Understanding how neurons repair genomic errors sheds light on aging and neurodegenerative disease progression.
Because they do not divide, neurons lack well-defined checkpoint mechanisms to sense and correct DNA damage during replication. Thus, they are at greater risk of accumulating damage and must develop alternative repair pathways to avoid dysfunction. To date, detailed understanding of these pathways has eluded scientists.
A first-of-its-kind study led by Cynthia McMurray and Aris Polyzos in the Molecular Biophysics and Integrated Bioimaging (MBIB) Division integrated cell type– and brain region–specific features of DNA repair in normal brains, setting a benchmark for the field. Their results, recently published in Nature Communications, suggest that DNA damage itself serves as the checkpoint, limiting the accumulation of genomic errors in cells during natural aging. This intriguing finding offers clues to understanding the potential role of unrepaired DNA damage in the progression of neurodegenerative diseases and could help inform the development of therapies.

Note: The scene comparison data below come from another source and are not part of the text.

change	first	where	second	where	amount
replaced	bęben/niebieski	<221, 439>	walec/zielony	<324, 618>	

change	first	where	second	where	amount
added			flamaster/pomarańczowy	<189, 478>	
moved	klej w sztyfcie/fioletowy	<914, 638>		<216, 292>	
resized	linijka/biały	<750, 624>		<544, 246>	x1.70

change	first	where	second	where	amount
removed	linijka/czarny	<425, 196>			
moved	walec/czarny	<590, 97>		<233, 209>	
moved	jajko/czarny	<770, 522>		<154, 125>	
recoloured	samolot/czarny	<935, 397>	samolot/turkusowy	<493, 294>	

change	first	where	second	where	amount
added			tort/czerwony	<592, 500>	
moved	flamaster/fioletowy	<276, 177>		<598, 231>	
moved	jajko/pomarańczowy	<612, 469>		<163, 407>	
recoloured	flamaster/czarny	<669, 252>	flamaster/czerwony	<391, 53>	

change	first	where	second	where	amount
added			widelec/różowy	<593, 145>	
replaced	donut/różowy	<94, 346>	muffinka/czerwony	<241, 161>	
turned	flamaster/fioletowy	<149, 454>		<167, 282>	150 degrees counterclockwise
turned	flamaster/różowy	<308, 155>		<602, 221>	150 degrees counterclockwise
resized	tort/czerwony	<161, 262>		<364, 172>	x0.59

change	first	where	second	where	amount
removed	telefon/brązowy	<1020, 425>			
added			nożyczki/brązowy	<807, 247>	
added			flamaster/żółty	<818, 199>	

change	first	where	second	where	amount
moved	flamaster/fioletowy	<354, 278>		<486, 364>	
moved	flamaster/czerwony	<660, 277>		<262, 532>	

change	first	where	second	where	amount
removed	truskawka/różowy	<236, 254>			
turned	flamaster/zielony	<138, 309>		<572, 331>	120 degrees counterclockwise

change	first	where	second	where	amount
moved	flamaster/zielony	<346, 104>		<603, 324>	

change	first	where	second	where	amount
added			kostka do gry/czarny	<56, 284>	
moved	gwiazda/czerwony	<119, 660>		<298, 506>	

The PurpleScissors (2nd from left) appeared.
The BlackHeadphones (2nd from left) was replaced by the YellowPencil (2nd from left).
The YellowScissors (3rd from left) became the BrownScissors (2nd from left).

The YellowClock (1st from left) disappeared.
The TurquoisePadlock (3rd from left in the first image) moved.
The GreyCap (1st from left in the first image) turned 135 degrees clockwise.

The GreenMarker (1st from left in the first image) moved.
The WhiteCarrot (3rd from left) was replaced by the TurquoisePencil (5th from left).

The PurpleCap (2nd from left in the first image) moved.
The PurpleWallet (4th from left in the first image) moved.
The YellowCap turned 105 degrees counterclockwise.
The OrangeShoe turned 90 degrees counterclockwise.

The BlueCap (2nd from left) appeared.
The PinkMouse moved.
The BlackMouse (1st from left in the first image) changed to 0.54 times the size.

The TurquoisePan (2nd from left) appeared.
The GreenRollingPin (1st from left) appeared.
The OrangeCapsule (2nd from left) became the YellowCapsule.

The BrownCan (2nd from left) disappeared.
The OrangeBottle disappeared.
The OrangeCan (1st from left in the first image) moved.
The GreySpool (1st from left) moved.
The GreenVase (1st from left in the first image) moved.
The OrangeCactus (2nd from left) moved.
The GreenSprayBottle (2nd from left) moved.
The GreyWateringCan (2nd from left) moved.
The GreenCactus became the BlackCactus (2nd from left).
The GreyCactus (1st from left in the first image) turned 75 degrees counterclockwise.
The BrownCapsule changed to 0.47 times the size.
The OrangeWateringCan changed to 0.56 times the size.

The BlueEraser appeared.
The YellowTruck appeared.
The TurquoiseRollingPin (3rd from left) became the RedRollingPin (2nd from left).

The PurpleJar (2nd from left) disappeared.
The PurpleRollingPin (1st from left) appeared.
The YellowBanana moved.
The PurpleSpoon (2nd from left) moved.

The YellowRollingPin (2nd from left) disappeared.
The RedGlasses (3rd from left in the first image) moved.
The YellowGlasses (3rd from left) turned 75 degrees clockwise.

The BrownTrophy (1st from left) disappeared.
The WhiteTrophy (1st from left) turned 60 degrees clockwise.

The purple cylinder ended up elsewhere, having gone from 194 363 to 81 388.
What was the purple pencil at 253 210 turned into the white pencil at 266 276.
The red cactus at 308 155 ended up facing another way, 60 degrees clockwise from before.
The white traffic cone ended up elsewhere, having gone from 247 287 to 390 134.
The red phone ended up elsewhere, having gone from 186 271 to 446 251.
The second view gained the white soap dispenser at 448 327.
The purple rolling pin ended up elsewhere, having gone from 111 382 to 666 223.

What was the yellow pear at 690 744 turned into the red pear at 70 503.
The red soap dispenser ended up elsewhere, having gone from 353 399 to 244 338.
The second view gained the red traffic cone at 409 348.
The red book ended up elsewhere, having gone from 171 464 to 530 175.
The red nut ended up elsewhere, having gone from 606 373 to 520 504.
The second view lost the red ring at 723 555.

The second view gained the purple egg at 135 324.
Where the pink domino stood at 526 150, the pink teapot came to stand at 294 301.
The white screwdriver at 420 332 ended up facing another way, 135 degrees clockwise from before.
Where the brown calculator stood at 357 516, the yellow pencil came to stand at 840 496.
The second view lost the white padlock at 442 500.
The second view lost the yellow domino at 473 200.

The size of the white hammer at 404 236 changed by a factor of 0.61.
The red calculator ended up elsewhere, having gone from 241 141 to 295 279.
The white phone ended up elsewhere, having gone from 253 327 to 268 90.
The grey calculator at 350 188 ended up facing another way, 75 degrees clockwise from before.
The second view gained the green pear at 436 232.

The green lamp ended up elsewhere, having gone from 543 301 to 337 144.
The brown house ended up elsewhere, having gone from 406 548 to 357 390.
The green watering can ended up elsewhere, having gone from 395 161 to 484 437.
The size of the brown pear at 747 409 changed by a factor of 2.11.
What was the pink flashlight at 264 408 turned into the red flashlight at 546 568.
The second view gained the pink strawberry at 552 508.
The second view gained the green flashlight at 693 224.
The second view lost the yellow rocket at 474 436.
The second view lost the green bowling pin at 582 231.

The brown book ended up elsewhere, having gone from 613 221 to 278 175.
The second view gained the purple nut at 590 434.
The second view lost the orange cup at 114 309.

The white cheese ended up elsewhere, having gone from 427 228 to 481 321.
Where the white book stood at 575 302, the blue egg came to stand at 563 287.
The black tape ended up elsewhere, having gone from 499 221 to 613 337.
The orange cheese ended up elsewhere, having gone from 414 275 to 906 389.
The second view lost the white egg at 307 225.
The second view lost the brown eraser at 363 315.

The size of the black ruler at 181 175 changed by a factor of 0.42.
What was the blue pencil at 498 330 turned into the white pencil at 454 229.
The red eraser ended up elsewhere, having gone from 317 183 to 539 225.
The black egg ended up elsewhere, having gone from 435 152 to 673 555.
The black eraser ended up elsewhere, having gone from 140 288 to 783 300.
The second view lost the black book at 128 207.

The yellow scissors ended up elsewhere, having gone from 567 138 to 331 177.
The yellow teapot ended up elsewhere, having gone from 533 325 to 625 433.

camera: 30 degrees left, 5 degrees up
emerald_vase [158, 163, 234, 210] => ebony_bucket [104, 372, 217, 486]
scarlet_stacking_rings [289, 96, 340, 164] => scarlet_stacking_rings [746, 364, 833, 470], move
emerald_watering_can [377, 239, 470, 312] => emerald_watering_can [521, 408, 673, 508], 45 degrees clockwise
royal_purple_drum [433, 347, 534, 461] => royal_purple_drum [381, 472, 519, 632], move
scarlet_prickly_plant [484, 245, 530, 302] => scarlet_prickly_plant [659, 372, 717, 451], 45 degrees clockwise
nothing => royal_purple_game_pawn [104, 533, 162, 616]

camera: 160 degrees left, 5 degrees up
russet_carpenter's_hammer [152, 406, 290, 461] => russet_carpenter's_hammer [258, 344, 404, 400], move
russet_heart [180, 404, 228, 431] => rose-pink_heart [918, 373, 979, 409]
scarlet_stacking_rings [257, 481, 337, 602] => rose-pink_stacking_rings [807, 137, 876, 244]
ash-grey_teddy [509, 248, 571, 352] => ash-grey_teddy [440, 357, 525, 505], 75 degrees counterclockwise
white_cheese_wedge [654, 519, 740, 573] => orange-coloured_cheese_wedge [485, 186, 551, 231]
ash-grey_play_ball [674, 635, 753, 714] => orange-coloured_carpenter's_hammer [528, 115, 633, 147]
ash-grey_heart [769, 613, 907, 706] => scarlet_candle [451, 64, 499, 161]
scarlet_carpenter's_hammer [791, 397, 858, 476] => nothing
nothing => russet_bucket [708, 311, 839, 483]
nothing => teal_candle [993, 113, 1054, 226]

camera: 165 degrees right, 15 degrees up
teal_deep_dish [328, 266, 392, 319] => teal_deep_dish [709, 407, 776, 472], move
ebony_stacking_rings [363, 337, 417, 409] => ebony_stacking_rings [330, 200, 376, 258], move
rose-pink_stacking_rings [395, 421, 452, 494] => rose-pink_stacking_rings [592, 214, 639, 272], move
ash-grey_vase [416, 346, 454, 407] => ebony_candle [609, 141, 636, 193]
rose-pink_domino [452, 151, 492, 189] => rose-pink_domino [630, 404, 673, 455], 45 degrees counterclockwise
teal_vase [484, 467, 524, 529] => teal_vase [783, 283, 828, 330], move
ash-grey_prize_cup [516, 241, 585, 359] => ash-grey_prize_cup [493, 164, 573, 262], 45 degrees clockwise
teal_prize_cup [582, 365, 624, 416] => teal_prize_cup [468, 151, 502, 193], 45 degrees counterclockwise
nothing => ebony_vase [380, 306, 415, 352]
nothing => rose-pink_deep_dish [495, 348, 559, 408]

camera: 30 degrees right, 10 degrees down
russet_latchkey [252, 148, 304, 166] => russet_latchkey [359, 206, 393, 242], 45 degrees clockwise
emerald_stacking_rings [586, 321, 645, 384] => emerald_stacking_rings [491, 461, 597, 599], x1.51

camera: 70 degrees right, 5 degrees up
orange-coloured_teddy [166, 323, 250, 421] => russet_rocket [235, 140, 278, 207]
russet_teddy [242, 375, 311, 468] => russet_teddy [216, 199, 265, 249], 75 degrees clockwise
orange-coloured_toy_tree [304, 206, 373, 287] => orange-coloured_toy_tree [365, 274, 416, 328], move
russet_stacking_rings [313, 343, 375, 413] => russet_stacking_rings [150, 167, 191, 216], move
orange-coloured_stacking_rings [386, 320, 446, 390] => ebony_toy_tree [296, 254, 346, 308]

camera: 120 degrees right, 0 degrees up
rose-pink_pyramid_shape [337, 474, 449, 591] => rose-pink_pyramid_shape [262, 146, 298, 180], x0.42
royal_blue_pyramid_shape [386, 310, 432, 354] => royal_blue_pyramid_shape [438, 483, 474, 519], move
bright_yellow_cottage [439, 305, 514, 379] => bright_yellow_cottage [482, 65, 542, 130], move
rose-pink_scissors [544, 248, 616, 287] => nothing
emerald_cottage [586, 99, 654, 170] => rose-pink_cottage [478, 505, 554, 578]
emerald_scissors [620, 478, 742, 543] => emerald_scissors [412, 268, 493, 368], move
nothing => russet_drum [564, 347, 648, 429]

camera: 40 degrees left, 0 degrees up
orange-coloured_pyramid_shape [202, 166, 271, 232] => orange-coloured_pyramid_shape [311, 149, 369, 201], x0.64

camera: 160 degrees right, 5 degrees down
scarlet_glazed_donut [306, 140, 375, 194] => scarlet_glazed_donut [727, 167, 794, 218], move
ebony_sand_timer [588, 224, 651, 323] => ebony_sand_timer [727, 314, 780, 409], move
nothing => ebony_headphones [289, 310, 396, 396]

In collaboration with Zachary Nagel’s lab at the T.H. Chan School of Public Health at Harvard University, the Berkeley Lab researchers employed a bevy of innovative techniques to measure the DNA repair capacity, repair protein expression profiles, and double-strand break levels across brain regions in healthy mice. First, they confirmed the presence of major DNA repair pathway machinery in each of four brain regions: the cerebral cortex, the hippocampus, the cerebellum, and the striatum.
Members of Nagel’s group then determined the capacities of the various DNA repair pathways in the different brain regions using a technique called “fluorescence multiplex host cell reactivation” developed in their lab. In addition, the team at Berkeley Lab imaged neural cells in intact brains using immunofluorescence techniques, allowing distinction between the various cell types in the brain and maintaining a physiological context for DNA damage and repair.
Single-strand breaks generated during DNA repair were observed converting to double-strand breaks and reversibly switching between states in response to oxidation in cultured neurons as well as in living mouse brains. The cell uses the reversible interconversion as a physiological checkpoint to both produce unrepaired double-strand breaks for productive functions, but also restricts them from exceeding tolerable limits. Although oxidative damage originates as part of normal metabolism, the researchers found that high levels of oxidative damage can lead to aging and disease if the accumulation of breaks increases beyond a normal threshold.